* **Textauszug**
--------

Flüchtlinge sollen ausgehungert werden

Darüber hinaus sollen Menschen, denen bereits in einem anderen Unterzeichnerstaat der Dublin-III-Verordnung internationaler Schutz zugesprochen wurde, künftig von jeglichem Sozialleistungsbezug ausgeschlossen werden. So soll die Rückkehr in Staaten wie Bulgarien, Italien und Griechenland mit Hunger und Obdachlosigkeit durchgesetzt werden, obwohl anerkannte Flüchtlinge dort oft unter miserablen Bedingungen leben müssen. Hiervon sind auch Kinder und Jugendliche betroffen, die mit ihren Familien eingereist sind. Zu erinnern ist an das Grundsatzurteil des Bundesverfassungsgerichts aus 2012, das eindeutig formuliert hat: Das Existenzminimum ist migrationspolitisch nicht zu relativieren. An dieser Maßgabe muss sich die Politik orientieren.

--------

* **Vorliegende Daten**
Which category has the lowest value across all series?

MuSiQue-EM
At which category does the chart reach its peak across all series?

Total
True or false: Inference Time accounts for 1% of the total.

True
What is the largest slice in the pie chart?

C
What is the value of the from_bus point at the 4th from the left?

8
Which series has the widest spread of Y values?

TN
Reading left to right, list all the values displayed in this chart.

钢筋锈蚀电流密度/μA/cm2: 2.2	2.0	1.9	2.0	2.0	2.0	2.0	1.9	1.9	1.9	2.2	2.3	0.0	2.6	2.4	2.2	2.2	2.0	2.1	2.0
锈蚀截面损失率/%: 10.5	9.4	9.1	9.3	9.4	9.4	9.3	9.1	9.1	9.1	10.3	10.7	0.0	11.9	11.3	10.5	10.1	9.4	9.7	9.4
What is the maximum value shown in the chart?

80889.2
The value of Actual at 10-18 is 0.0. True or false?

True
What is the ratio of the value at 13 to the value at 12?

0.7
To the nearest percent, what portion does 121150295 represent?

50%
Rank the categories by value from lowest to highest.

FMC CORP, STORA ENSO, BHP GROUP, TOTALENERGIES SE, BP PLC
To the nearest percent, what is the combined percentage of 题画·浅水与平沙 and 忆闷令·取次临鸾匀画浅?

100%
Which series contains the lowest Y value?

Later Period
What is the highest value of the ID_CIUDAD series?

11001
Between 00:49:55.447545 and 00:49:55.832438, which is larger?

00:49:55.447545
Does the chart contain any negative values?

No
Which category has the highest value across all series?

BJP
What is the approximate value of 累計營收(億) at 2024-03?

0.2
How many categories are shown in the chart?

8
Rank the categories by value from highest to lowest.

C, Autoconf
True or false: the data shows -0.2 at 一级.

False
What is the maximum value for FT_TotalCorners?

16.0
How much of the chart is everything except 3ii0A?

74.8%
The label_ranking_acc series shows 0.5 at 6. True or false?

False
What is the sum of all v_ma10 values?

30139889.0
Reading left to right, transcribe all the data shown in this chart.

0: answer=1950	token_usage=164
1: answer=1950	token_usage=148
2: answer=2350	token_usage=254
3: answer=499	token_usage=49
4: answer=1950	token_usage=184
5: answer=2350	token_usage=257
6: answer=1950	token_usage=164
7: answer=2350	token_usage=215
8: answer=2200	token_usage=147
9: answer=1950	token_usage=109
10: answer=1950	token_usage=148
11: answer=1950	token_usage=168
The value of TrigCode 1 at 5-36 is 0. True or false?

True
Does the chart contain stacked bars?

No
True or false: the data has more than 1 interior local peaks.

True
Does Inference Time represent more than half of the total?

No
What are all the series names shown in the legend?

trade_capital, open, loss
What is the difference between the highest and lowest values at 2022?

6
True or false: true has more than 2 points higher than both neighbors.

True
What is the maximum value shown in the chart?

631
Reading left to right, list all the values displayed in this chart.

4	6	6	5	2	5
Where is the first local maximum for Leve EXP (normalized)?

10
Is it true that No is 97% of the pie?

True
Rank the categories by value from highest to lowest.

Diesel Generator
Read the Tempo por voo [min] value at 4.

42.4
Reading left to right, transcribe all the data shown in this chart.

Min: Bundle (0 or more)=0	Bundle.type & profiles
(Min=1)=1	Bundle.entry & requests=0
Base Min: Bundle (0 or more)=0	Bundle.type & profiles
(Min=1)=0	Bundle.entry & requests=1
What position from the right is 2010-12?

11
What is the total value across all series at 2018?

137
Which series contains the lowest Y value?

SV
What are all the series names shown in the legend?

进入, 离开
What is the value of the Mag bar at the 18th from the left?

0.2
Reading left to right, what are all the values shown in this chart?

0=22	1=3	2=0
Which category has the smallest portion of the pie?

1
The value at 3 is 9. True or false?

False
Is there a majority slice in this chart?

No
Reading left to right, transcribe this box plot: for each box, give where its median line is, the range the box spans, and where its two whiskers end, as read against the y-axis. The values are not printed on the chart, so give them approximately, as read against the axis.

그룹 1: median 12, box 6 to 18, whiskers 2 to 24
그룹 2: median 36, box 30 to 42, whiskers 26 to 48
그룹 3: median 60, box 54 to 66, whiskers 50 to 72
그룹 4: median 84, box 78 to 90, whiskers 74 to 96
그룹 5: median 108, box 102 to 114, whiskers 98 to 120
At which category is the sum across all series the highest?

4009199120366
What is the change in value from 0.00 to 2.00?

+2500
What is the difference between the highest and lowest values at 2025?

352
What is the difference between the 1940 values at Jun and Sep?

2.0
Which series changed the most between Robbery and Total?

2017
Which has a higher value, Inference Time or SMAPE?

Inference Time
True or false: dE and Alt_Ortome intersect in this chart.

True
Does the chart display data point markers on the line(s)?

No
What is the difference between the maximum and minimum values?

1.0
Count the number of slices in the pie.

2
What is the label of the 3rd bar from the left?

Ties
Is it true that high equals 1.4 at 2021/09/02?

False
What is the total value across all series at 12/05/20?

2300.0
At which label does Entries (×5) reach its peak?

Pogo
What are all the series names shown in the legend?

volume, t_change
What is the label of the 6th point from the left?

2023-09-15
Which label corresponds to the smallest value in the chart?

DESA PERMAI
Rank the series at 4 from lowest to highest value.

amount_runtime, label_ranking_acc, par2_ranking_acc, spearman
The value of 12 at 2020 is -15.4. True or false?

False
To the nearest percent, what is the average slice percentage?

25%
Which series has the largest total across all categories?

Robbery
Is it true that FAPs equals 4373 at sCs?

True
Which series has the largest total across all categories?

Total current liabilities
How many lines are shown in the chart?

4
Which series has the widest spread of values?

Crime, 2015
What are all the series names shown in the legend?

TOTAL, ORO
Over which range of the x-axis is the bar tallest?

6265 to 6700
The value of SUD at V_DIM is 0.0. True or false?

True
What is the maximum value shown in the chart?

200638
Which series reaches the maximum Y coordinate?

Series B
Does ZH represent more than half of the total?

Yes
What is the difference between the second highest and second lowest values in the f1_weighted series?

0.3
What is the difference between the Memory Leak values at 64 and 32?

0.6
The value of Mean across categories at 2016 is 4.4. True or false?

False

--------

* **Aufgabenstellung**
Kopiere aus dem Textauszug wortgetreu die Passage von „Darüber hinaus sollen“ bis einschließlich „die Politik orientieren.“.

* **Antwort**
Darüber hinaus sollen Menschen, denen bereits in einem anderen Unterzeichnerstaat der Dublin-III-Verordnung internationaler Schutz zugesprochen wurde, künftig von jeglichem Sozialleistungsbezug ausgeschlossen werden. So soll die Rückkehr in Staaten wie Bulgarien, Italien und Griechenland mit Hunger und Obdachlosigkeit durchgesetzt werden, obwohl anerkannte Flüchtlinge dort oft unter miserablen Bedingungen leben müssen. Hiervon sind auch Kinder und Jugendliche betroffen, die mit ihren Familien eingereist sind. Zu erinnern ist an das Grundsatzurteil des Bundesverfassungsgerichts aus 2012, das eindeutig formuliert hat: Das Existenzminimum ist migrationspolitisch nicht zu relativieren. An dieser Maßgabe muss sich die Politik orientieren.